__STORED DATA__
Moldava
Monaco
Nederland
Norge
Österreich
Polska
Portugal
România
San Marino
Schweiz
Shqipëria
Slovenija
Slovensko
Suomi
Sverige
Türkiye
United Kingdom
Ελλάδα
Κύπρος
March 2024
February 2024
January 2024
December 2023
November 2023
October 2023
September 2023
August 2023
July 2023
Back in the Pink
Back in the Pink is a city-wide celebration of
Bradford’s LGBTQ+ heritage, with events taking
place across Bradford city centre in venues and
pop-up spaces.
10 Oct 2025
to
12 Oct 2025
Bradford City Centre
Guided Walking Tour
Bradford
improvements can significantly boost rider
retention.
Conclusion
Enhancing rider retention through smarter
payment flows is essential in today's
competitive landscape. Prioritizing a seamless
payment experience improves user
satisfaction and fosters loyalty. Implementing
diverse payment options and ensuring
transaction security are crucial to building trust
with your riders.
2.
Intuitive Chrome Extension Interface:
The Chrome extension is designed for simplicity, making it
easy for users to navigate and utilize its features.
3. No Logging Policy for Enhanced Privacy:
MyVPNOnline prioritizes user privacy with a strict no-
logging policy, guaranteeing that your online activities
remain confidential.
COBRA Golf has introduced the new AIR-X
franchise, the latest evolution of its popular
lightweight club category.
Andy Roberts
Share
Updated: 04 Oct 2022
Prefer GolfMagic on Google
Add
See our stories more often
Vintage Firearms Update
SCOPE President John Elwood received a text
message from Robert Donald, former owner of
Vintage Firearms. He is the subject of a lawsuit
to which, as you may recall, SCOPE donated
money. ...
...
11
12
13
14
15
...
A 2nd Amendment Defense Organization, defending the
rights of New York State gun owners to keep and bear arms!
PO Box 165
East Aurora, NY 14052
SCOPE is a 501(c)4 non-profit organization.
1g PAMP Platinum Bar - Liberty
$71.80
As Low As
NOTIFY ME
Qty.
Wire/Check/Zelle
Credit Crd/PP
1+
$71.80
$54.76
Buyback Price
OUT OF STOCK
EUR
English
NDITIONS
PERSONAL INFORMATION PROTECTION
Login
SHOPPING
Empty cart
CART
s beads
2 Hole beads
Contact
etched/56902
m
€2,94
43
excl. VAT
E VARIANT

__TASK BRIEF__
The expected answer is each line of the records above that includes the string "SCOPE".

__ANSWER FOR THIS EXERCISE__
SCOPE President John Elwood received a text
to which, as you may recall, SCOPE donated
SCOPE is a 501(c)4 non-profit organization.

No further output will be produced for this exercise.